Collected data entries
>> Start

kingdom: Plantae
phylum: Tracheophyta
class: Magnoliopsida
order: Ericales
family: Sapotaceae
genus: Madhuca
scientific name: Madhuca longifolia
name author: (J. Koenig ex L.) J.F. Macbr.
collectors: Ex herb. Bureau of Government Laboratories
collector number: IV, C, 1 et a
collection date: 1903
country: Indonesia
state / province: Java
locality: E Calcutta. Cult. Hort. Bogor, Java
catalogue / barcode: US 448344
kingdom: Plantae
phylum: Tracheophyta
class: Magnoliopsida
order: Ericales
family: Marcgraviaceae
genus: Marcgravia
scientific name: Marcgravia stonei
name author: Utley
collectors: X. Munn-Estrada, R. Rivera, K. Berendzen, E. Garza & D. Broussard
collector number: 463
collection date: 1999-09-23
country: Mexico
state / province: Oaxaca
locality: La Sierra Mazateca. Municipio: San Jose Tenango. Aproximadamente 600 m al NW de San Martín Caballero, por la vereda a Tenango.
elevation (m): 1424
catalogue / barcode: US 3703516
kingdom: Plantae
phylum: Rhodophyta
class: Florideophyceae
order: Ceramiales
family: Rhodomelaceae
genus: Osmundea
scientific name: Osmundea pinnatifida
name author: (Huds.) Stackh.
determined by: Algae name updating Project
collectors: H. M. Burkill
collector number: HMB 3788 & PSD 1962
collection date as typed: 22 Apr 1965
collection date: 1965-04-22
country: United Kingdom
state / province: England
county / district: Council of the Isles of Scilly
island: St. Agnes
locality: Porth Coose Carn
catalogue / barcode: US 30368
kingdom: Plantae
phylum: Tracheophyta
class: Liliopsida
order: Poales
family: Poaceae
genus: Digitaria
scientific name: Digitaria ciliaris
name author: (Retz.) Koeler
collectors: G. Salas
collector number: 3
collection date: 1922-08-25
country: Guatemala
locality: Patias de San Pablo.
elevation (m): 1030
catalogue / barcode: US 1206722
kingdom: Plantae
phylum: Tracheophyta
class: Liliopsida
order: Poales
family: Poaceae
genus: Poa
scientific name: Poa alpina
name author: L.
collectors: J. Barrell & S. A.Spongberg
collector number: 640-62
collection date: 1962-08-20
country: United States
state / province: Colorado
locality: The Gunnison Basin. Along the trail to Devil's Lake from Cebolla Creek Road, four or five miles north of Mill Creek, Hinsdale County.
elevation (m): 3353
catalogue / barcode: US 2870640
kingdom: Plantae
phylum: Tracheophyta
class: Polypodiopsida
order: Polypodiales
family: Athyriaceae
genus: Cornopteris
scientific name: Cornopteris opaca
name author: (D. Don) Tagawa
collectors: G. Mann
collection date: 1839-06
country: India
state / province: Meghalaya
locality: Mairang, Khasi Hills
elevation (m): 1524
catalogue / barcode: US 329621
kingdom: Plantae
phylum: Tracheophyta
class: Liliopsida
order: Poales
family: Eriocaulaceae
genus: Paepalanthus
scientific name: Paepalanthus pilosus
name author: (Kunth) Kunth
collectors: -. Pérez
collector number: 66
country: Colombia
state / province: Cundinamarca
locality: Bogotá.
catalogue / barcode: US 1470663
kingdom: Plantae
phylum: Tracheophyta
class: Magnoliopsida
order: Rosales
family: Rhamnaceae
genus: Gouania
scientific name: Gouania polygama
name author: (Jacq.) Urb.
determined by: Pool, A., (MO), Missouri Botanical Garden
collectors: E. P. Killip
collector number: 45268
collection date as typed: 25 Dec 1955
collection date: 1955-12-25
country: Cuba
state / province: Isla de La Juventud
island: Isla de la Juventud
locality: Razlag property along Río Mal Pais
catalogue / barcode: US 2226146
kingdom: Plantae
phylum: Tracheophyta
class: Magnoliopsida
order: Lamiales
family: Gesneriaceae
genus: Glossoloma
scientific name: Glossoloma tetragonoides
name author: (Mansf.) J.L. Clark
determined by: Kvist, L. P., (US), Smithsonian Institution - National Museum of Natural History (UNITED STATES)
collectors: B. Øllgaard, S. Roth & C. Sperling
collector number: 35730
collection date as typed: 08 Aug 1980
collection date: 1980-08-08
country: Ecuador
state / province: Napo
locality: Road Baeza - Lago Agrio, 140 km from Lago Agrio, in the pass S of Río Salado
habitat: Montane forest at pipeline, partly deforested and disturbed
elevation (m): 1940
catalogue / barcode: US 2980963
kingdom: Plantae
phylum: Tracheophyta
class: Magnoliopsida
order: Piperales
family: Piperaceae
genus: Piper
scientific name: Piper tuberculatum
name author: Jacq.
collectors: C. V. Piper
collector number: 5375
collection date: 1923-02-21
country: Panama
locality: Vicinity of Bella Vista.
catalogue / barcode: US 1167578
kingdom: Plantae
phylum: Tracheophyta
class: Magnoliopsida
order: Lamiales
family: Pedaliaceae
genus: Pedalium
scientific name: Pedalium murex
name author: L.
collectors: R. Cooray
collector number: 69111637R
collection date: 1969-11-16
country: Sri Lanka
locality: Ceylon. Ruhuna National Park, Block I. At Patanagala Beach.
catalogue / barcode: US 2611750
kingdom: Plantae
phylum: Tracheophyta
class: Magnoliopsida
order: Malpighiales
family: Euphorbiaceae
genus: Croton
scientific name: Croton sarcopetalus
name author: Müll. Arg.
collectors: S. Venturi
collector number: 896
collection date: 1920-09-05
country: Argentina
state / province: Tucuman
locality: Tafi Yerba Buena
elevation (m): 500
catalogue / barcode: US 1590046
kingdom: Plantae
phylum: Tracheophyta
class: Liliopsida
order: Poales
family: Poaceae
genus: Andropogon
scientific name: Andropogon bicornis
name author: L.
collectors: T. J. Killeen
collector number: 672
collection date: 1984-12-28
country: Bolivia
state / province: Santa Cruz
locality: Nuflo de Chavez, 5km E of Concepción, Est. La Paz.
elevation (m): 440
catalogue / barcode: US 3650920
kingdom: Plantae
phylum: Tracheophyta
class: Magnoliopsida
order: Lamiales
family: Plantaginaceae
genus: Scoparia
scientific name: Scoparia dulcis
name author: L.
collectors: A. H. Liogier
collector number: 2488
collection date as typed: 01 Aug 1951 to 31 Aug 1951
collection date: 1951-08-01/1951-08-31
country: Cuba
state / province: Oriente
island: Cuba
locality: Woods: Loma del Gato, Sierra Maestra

>> End

■ Required task ■
Could you format every line of the material above as a JSON list of strings, with one string per line and blank lines left out?

■ Response to this task ■
[
  "kingdom: Plantae",
  "phylum: Tracheophyta",
  "class: Magnoliopsida",
  "order: Ericales",
  "family: Sapotaceae",
  "genus: Madhuca",
  "scientific name: Madhuca longifolia",
  "name author: (J. Koenig ex L.) J.F. Macbr.",
  "collectors: Ex herb. Bureau of Government Laboratories",
  "collector number: IV, C, 1 et a",
  "collection date: 1903",
  "country: Indonesia",
  "state / province: Java",
  "locality: E Calcutta. Cult. Hort. Bogor, Java",
  "catalogue / barcode: US 448344",
  "kingdom: Plantae",
  "phylum: Tracheophyta",
  "class: Magnoliopsida",
  "order: Ericales",
  "family: Marcgraviaceae",
  "genus: Marcgravia",
  "scientific name: Marcgravia stonei",
  "name author: Utley",
  "collectors: X. Munn-Estrada, R. Rivera, K. Berendzen, E. Garza & D. Broussard",
  "collector number: 463",
  "collection date: 1999-09-23",
  "country: Mexico",
  "state / province: Oaxaca",
  "locality: La Sierra Mazateca. Municipio: San Jose Tenango. Aproximadamente 600 m al NW de San Martín Caballero, por la vereda a Tenango.",
  "elevation (m): 1424",
  "catalogue / barcode: US 3703516",
  "kingdom: Plantae",
  "phylum: Rhodophyta",
  "class: Florideophyceae",
  "order: Ceramiales",
  "family: Rhodomelaceae",
  "genus: Osmundea",
  "scientific name: Osmundea pinnatifida",
  "name author: (Huds.) Stackh.",
  "determined by: Algae name updating Project",
  "collectors: H. M. Burkill",
  "collector number: HMB 3788 & PSD 1962",
  "collection date as typed: 22 Apr 1965",
  "collection date: 1965-04-22",
  "country: United Kingdom",
  "state / province: England",
  "county / district: Council of the Isles of Scilly",
  "island: St. Agnes",
  "locality: Porth Coose Carn",
  "catalogue / barcode: US 30368",
  "kingdom: Plantae",
  "phylum: Tracheophyta",
  "class: Liliopsida",
  "order: Poales",
  "family: Poaceae",
  "genus: Digitaria",
  "scientific name: Digitaria ciliaris",
  "name author: (Retz.) Koeler",
  "collectors: G. Salas",
  "collector number: 3",
  "collection date: 1922-08-25",
  "country: Guatemala",
  "locality: Patias de San Pablo.",
  "elevation (m): 1030",
  "catalogue / barcode: US 1206722",
  "kingdom: Plantae",
  "phylum: Tracheophyta",
  "class: Liliopsida",
  "order: Poales",
  "family: Poaceae",
  "genus: Poa",
  "scientific name: Poa alpina",
  "name author: L.",
  "collectors: J. Barrell & S. A.Spongberg",
  "collector number: 640-62",
  "collection date: 1962-08-20",
  "country: United States",
  "state / province: Colorado",
  "locality: The Gunnison Basin. Along the trail to Devil's Lake from Cebolla Creek Road, four or five miles north of Mill Creek, Hinsdale County.",
  "elevation (m): 3353",
  "catalogue / barcode: US 2870640",
  "kingdom: Plantae",
  "phylum: Tracheophyta",
  "class: Polypodiopsida",
  "order: Polypodiales",
  "family: Athyriaceae",
  "genus: Cornopteris",
  "scientific name: Cornopteris opaca",
  "name author: (D. Don) Tagawa",
  "collectors: G. Mann",
  "collection date: 1839-06",
  "country: India",
  "state / province: Meghalaya",
  "locality: Mairang, Khasi Hills",
  "elevation (m): 1524",
  "catalogue / barcode: US 329621",
  "kingdom: Plantae",
  "phylum: Tracheophyta",
  "class: Liliopsida",
  "order: Poales",
  "family: Eriocaulaceae",
  "genus: Paepalanthus",
  "scientific name: Paepalanthus pilosus",
  "name author: (Kunth) Kunth",
  "collectors: -. Pérez",
  "collector number: 66",
  "country: Colombia",
  "state / province: Cundinamarca",
  "locality: Bogotá.",
  "catalogue / barcode: US 1470663",
  "kingdom: Plantae",
  "phylum: Tracheophyta",
  "class: Magnoliopsida",
  "order: Rosales",
  "family: Rhamnaceae",
  "genus: Gouania",
  "scientific name: Gouania polygama",
  "name author: (Jacq.) Urb.",
  "determined by: Pool, A., (MO), Missouri Botanical Garden",
  "collectors: E. P. Killip",
  "collector number: 45268",
  "collection date as typed: 25 Dec 1955",
  "collection date: 1955-12-25",
  "country: Cuba",
  "state / province: Isla de La Juventud",
  "island: Isla de la Juventud",
  "locality: Razlag property along Río Mal Pais",
  "catalogue / barcode: US 2226146",
  "kingdom: Plantae",
  "phylum: Tracheophyta",
  "class: Magnoliopsida",
  "order: Lamiales",
  "family: Gesneriaceae",
  "genus: Glossoloma",
  "scientific name: Glossoloma tetragonoides",
  "name author: (Mansf.) J.L. Clark",
  "determined by: Kvist, L. P., (US), Smithsonian Institution - National Museum of Natural History (UNITED STATES)",
  "collectors: B. Øllgaard, S. Roth & C. Sperling",
  "collector number: 35730",
  "collection date as typed: 08 Aug 1980",
  "collection date: 1980-08-08",
  "country: Ecuador",
  "state / province: Napo",
  "locality: Road Baeza - Lago Agrio, 140 km from Lago Agrio, in the pass S of Río Salado",
  "habitat: Montane forest at pipeline, partly deforested and disturbed",
  "elevation (m): 1940",
  "catalogue / barcode: US 2980963",
  "kingdom: Plantae",
  "phylum: Tracheophyta",
  "class: Magnoliopsida",
  "order: Piperales",
  "family: Piperaceae",
  "genus: Piper",
  "scientific name: Piper tuberculatum",
  "name author: Jacq.",
  "collectors: C. V. Piper",
  "collector number: 5375",
  "collection date: 1923-02-21",
  "country: Panama",
  "locality: Vicinity of Bella Vista.",
  "catalogue / barcode: US 1167578",
  "kingdom: Plantae",
  "phylum: Tracheophyta",
  "class: Magnoliopsida",
  "order: Lamiales",
  "family: Pedaliaceae",
  "genus: Pedalium",
  "scientific name: Pedalium murex",
  "name author: L.",
  "collectors: R. Cooray",
  "collector number: 69111637R",
  "collection date: 1969-11-16",
  "country: Sri Lanka",
  "locality: Ceylon. Ruhuna National Park, Block I. At Patanagala Beach.",
  "catalogue / barcode: US 2611750",
  "kingdom: Plantae",
  "phylum: Tracheophyta",
  "class: Magnoliopsida",
  "order: Malpighiales",
  "family: Euphorbiaceae",
  "genus: Croton",
  "scientific name: Croton sarcopetalus",
  "name author: Müll. Arg.",
  "collectors: S. Venturi",
  "collector number: 896",
  "collection date: 1920-09-05",
  "country: Argentina",
  "state / province: Tucuman",
  "locality: Tafi Yerba Buena",
  "elevation (m): 500",
  "catalogue / barcode: US 1590046",
  "kingdom: Plantae",
  "phylum: Tracheophyta",
  "class: Liliopsida",
  "order: Poales",
  "family: Poaceae",
  "genus: Andropogon",
  "scientific name: Andropogon bicornis",
  "name author: L.",
  "collectors: T. J. Killeen",
  "collector number: 672",
  "collection date: 1984-12-28",
  "country: Bolivia",
  "state / province: Santa Cruz",
  "locality: Nuflo de Chavez, 5km E of Concepción, Est. La Paz.",
  "elevation (m): 440",
  "catalogue / barcode: US 3650920",
  "kingdom: Plantae",
  "phylum: Tracheophyta",
  "class: Magnoliopsida",
  "order: Lamiales",
  "family: Plantaginaceae",
  "genus: Scoparia",
  "scientific name: Scoparia dulcis",
  "name author: L.",
  "collectors: A. H. Liogier",
  "collector number: 2488",
  "collection date as typed: 01 Aug 1951 to 31 Aug 1951",
  "collection date: 1951-08-01/1951-08-31",
  "country: Cuba",
  "state / province: Oriente",
  "island: Cuba",
  "locality: Woods: Loma del Gato, Sierra Maestra"
]